Adapted into a Film – Pet Sematary by Stephen King

The road in front of Dr. Louis Creed's rural Maine home frequently claims the lives of neighbourhood pets. Louis has recently moved from Chicago to Ludlow with his wife Rachel, their children and pet cat. Near their house, local children have created a cemetery for the dogs and cats killed by the steady stream of transports on the busy highway. Deeper in the woods lies another graveyard, an ancient Indian burial ground whose sinister properties Louis discovers when the family cat is killed.
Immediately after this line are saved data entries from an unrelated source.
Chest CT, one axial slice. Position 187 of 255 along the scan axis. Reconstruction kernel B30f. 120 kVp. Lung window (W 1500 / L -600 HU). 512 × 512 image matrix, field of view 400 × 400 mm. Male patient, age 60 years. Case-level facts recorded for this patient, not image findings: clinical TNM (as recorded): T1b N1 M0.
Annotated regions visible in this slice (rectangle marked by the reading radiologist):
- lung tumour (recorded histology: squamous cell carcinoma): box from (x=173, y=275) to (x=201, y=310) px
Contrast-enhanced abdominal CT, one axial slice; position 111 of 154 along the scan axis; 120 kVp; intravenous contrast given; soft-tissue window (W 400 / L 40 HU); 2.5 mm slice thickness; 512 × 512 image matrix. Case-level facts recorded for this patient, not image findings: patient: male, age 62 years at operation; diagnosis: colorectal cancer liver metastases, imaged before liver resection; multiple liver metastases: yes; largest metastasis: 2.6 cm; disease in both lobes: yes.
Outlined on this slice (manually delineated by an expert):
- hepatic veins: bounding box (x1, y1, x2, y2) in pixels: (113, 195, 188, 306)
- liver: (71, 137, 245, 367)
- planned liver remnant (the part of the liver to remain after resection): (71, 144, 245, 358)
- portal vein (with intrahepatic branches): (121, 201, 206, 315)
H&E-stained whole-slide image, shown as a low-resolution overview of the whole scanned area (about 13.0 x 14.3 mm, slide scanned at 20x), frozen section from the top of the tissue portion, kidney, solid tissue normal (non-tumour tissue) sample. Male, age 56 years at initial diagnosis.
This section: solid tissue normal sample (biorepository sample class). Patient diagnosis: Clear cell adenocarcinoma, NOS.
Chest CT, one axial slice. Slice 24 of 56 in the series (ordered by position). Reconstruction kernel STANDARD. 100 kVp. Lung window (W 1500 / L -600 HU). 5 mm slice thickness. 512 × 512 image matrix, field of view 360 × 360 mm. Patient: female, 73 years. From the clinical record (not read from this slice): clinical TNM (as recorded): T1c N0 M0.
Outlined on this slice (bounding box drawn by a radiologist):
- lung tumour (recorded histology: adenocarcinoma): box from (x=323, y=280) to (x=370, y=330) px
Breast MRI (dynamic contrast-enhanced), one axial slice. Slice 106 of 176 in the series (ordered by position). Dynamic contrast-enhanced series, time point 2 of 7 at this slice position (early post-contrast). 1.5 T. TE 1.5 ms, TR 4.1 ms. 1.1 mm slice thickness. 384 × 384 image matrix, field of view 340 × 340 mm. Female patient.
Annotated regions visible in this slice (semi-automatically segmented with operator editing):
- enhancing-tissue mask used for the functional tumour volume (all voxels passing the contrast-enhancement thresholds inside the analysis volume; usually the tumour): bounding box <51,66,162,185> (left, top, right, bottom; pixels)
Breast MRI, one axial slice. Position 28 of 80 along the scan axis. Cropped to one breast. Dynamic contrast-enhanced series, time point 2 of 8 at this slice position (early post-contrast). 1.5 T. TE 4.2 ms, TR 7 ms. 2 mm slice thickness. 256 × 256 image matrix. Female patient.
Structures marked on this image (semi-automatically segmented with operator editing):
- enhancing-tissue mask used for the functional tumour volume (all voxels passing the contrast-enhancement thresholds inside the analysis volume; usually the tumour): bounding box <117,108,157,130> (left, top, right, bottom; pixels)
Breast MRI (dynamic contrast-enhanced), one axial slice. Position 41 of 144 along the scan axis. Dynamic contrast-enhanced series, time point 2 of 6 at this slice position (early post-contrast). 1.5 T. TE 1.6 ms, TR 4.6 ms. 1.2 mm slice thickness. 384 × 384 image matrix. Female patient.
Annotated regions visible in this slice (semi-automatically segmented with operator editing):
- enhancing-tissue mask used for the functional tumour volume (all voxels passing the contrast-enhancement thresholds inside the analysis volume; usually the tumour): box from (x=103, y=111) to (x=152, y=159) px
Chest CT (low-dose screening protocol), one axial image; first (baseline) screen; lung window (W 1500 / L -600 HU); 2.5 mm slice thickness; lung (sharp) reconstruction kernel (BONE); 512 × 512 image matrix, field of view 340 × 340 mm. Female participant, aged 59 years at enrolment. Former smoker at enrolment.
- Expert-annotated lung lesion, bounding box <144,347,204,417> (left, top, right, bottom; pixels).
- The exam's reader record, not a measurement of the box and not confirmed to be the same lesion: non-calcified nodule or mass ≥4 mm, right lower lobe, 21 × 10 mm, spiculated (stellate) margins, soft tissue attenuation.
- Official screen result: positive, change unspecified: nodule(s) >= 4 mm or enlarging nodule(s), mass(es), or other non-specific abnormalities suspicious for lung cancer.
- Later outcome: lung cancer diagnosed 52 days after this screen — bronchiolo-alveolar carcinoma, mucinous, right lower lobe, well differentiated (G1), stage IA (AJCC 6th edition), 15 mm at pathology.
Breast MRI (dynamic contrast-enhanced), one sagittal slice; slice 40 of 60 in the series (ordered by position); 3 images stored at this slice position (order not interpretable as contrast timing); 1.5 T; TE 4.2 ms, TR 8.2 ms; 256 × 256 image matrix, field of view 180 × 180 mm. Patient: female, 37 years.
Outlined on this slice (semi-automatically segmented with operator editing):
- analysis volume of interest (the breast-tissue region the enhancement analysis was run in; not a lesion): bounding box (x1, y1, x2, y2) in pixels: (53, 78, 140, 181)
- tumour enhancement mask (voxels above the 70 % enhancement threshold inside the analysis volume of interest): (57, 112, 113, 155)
Beth says: 2019 saw the new film adaptation of Pet Sematary. This is a great first choice for those who want to get into King – showing his mastery of creepy storytelling. It’s not one that’s easy to put down.

Reserve Pet Sematary

 

Set in a Place You Know Nothing About  - Between Shades of Gray by Ruta Sepetys

Lina is just like any other fifteen-year-old Lithuanian girl in 1941. She paints, she draws, she gets crushes on boys. Until one night when Soviet officers barge into her home, tearing her family from the comfortable life they've known. Separated from her father, forced onto a crowded and dirty train car, Lina, her mother, and her young brother slowly make their way north, crossing the Arctic Circle, to a work camp in the coldest reaches of Siberia. Here they are forced, under Stalin's orders, to dig for beets and fight for their lives under the cruellest of conditions.

Beth says: Before reading this book, I was completely ignorant to what happened to Lithuania under Stalin. This was harrowing and a complete eye-opener.